## Task details:
Your reply should be made up of every line in the records below that holds the string "hand".

(Exercise data begins)

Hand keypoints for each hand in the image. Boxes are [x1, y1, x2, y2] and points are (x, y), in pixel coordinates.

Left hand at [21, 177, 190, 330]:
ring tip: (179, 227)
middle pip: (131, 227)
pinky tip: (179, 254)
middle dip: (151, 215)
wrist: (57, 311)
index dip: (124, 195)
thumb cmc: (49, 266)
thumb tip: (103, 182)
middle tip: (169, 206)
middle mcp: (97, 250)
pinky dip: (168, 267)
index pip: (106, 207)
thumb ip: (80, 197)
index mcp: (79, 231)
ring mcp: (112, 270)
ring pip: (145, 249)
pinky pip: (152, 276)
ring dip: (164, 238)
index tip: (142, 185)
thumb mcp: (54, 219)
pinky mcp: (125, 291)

(Exercise data ends)

## Expected answer:
Hand keypoints for each hand in the image. Boxes are [x1, y1, x2, y2] and points are (x, y), in pixel coordinates.
Left hand at [21, 177, 190, 330]:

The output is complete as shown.